Perchè i giardini principalmente si fanno per dilettazione di chi fa edificare, e ancora secondo la comodità del luogo, però pare superfluo assegnare la figura loro; pure si debba il compositore ingegnare di ridurla a qualche specie di figura perfetta, come circolare, quadra o triangolare: dopo questi, più apparenti sono la pentagona, esagona, ortogonia: e si possono applicare. Similmente in esso si ricerca fonti, luoghi segreti secondo il desiderio dei poeti o filosofi, deambulazioni ad uso di palestre coperte con verzure, e altre fantasie che più al signore suo piacesse, coperto più che si può dai vicini intorno. E con queste cose determinate voglio por fine alle private case e parti di esse: delle quali parti insieme e appresso ne apparrà il disegno, e di ciascuna da per se12 (Tav. I, 6, 7, 8, 9, 10).
Note
- ↑ Castri, Oliviere: voci mancanti ai vocabolari, ma di facile e chiara intelligenza. Il pistrino poi è propriamente un mulino girato a mano, che facevasi in città e per le case private, qualora mancassero i mulini ad acqua (Bart. della Pugliola Cronaca di Bologna al 1360. Historia Cortusiorum al 1319).
- ↑ Il cod. sanese (f.° 62, v.°) dice che la fossa dev’essere intorno armata di paglia secondo l’usanza.
- ↑ Un modo simile di conservare il grano è descritto da Plinio (XVIII, 73): ma senza cercarlo in Plinio, ebbe campo l’autore di vederlo ripristinato nella sua città di Siena l’anno 1459 da papa Pio II, il quale parecchie di queste fosse vi fece scavare (Thomasius, ad hist. Augustini Dati. R. I. S., XX., col. 60).
- ↑ Vitruvio, VI, 9.
- ↑ Mancano i disegni delle case rustiche ne’ codd. Sanese e Magliabechiano; ve n’è una veduta prospettica al f.° 24 del cod. membranaceo Saluzziano.
- ↑ Non è specificato quali siano i disegni delle case dei mercanti, nè la distribuzione di essi è tale che li possa far comprendere.
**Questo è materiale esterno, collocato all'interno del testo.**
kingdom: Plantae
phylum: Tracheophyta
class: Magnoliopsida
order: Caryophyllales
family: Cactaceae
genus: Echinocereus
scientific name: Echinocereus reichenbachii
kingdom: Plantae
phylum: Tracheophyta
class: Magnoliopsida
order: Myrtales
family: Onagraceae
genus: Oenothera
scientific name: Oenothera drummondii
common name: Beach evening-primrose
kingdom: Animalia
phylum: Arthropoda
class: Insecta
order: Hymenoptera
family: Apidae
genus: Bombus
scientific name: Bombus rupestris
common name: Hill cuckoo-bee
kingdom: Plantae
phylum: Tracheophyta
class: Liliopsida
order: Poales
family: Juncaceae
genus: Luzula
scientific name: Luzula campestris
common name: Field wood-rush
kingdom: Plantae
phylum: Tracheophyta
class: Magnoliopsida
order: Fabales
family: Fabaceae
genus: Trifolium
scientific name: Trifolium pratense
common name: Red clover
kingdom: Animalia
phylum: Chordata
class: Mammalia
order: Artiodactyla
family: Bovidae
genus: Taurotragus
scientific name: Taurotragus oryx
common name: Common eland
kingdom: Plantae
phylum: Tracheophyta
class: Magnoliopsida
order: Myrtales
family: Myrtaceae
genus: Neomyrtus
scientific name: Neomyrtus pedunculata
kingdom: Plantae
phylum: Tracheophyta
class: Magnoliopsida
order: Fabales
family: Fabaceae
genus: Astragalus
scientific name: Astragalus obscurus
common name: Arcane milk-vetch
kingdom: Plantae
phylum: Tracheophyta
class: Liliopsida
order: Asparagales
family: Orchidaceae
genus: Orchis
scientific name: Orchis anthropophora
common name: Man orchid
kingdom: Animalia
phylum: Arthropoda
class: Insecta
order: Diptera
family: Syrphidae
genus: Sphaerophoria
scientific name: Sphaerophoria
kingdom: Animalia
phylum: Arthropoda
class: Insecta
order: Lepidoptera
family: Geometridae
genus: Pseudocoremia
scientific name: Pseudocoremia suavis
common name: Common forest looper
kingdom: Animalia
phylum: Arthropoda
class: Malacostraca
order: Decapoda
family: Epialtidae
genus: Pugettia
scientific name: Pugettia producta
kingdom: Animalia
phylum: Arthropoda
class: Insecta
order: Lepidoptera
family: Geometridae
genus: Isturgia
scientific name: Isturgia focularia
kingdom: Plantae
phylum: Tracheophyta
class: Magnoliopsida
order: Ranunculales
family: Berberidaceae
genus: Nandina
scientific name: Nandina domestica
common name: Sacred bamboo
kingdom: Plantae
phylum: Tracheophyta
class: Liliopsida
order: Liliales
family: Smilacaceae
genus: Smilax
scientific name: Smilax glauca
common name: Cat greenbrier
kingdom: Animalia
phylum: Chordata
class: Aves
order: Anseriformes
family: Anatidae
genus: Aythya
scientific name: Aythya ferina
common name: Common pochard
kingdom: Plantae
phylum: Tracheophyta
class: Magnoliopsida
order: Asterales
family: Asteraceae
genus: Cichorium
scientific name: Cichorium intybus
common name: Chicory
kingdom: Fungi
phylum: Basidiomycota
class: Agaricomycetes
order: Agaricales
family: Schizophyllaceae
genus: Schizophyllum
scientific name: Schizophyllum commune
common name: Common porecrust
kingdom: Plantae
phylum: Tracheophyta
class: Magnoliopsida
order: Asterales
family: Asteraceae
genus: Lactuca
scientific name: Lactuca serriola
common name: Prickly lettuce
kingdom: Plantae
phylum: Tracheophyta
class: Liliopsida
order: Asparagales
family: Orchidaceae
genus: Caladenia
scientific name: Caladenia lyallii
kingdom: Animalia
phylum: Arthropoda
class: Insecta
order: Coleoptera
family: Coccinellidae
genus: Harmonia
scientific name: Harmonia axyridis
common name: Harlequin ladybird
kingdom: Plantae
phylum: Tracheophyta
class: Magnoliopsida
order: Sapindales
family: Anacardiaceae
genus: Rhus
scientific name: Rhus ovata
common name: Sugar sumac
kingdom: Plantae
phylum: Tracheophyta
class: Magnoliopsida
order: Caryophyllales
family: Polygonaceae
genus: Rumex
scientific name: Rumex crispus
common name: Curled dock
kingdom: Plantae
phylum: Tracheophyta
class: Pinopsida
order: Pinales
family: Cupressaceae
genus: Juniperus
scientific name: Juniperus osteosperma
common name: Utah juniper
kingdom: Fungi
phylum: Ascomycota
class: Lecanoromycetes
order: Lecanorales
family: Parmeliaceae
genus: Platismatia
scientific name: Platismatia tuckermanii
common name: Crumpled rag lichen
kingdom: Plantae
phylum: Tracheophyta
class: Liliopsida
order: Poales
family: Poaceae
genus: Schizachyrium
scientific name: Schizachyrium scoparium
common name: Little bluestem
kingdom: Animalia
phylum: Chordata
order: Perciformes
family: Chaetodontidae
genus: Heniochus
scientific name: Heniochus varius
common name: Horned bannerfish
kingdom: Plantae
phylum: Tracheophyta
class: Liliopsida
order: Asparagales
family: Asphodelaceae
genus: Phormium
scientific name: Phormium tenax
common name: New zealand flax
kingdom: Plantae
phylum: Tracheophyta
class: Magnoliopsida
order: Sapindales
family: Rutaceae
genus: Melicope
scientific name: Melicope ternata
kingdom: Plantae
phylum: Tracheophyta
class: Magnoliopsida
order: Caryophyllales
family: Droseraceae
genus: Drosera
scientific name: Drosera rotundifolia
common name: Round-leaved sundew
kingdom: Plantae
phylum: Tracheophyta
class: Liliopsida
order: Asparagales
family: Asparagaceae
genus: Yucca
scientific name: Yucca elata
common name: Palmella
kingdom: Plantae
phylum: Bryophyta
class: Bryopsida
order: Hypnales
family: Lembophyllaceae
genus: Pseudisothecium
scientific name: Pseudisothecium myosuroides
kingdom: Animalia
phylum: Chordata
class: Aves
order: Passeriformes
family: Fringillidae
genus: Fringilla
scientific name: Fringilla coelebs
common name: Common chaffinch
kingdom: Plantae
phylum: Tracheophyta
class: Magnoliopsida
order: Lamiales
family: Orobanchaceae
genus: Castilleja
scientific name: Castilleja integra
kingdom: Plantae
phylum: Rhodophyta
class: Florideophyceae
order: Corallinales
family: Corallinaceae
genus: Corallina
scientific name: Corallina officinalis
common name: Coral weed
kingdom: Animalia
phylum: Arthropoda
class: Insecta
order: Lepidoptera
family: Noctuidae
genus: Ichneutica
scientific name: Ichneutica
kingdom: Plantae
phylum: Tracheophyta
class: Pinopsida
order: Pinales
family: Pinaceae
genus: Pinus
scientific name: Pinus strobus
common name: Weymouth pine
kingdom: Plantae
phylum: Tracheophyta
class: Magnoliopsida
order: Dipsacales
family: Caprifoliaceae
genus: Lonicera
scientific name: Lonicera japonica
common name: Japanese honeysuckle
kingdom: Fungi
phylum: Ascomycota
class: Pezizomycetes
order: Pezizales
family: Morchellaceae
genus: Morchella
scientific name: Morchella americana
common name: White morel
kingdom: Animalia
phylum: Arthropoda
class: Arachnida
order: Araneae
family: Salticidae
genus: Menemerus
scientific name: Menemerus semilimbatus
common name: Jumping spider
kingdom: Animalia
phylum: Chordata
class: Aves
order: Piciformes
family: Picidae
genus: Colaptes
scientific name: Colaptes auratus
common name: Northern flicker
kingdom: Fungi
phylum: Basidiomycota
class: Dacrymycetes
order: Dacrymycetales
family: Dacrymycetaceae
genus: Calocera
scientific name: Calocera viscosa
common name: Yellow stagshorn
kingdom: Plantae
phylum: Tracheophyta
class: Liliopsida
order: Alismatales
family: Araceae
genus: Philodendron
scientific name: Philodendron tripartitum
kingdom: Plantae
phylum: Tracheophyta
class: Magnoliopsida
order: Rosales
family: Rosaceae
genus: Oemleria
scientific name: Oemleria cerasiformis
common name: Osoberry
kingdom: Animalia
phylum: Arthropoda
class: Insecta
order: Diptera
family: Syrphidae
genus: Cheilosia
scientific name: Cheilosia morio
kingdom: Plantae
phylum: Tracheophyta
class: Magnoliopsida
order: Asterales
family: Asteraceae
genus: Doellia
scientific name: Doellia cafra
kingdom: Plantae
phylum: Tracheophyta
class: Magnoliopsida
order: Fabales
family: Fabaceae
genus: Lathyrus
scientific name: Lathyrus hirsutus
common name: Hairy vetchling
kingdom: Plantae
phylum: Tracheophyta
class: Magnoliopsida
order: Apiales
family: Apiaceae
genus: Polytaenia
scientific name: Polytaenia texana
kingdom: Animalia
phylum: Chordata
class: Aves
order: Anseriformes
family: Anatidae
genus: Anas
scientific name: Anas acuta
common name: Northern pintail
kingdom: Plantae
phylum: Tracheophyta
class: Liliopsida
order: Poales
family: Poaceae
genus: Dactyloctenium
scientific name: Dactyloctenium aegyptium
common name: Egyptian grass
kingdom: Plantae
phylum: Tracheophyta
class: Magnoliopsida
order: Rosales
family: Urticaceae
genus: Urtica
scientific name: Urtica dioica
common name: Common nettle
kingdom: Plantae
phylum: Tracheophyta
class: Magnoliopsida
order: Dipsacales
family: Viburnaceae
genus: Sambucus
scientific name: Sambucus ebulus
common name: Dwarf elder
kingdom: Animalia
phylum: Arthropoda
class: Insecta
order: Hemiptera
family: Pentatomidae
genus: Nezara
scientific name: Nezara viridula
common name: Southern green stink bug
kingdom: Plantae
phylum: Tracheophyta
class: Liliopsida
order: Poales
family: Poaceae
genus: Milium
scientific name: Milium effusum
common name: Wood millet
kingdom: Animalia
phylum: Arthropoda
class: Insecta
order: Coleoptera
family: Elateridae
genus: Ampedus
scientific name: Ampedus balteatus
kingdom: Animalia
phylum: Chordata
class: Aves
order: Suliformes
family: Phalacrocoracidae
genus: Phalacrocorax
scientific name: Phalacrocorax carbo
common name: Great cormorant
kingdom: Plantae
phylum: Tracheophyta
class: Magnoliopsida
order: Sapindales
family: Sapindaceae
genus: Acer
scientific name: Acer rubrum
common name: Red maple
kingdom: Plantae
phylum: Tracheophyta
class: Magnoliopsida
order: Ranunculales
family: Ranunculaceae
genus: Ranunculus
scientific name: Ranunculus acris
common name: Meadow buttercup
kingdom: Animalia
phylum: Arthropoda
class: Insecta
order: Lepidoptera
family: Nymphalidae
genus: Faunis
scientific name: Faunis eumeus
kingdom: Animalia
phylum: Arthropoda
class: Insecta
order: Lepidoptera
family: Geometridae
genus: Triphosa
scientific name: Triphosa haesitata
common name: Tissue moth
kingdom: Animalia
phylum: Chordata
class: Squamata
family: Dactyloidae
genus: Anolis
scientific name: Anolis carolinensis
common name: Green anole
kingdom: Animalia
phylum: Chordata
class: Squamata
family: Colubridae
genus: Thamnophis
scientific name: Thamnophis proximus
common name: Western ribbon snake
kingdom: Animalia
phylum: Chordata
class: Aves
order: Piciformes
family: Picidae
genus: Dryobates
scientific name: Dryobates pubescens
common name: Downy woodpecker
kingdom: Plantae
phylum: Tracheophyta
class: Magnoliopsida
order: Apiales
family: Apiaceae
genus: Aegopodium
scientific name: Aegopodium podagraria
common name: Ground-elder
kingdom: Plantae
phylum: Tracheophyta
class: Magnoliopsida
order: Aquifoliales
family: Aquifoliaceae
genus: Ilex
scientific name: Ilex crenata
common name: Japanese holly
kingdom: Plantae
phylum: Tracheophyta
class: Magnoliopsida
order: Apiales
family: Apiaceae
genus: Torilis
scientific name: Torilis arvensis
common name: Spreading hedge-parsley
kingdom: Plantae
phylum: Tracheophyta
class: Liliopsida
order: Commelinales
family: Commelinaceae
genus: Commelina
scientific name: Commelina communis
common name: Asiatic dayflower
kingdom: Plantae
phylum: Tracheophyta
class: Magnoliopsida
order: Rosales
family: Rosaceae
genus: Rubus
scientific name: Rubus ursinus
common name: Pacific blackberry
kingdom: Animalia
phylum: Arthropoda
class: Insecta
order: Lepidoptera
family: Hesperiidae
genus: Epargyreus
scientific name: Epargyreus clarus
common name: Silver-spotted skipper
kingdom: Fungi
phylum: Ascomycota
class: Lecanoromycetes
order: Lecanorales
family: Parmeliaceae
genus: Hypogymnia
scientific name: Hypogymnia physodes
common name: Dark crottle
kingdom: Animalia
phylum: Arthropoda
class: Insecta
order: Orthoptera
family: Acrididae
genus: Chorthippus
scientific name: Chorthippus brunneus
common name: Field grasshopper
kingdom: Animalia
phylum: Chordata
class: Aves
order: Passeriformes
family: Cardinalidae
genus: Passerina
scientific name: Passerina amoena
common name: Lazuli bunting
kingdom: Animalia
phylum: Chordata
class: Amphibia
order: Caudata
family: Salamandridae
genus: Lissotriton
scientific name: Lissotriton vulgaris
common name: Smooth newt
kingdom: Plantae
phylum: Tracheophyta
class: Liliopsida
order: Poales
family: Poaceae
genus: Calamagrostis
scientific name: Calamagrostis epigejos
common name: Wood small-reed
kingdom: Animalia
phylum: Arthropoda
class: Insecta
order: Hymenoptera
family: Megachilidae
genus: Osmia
- ↑ Vitruvio (V, 6) non dà queste misure, scrivendo: Gradus spectaculorum, ubi subsellia componantur, ne minus alti sint palmo pede, ne plus pede et digitis sex: latitudinis eorum ne plus pedes duo semis, ne minus pedes duo constituantur. Si scusi l’errore proveniente dal corrotto codice vitruviano, tuttavia non s’intenderà come sia caduto in fallo l’autore credendo essere il subsellium ossia scaglione de’ teatri, una cosa stessa con quel grado rialzato che murello chiamasi, e ne’ palazzi italiani si faceva appiedi alla fronte e per solidità, e per comodo pubblico, e per convegno de’ clienti. Bellissimo fra tali murelli era quello del palazzo d’Urbino adorno di bassirilievi inventati (come dissi nella Vita al cap. III) dal nostro Cecco, scolpiti da Ambrogio Barocci.
- ↑ Vitruvio, lib. VI, cap. 4. Ma qui fa d’uopo che il nostro autore avesse per le mani un codice vitruviano corrottissimo, poichè gli fa dire cose che non trovansi in nessuna edizione.
- ↑ Le cisterne e fontane, parte nobilissima della decorazione de’ cortili in Italia, usarono ne’ secoli bassi ed inferiori specialmente ne’ chiostri. Bellissima quella nel chiostro maggiore di Gradi in Viterbo.
- ↑ Cioè l’altezza del piano. In questa enumerazione delle parti delle case, furono dall’autore scordati que’ nascondigli ripostissimi che usavano onde porsi in salvo ne’ frequenti disordini di nemici o del popolo: ne parla l’Alberti (lib. V. cap. 2) ed il Nardi al lib. V delle Storie fiorentine.
- ↑ A Roma ed in Toscana l’elevazione dei tetti è tra il quinto ed il quarto della base; l’autore vuole che sia di un terzo ne’ paesi nevosi. Quei tetti di tanta sporgenza sono uso quasi peculiare della Toscana: suppliscono al cornicione, ed anche più utilmente, sebbene con minor bellezza.
- ↑ Un curioso ragguaglio delle ville de’ signori in Italia ed in Francia circa il 1300 si ha nel cap. 9, lib. III del Tesoro di Ser Brunetto, che dice le prime castelli di guerra, gaie le seconde e con loggie e giardini. Di giardini e barchi dà figure l’autore nel codice I.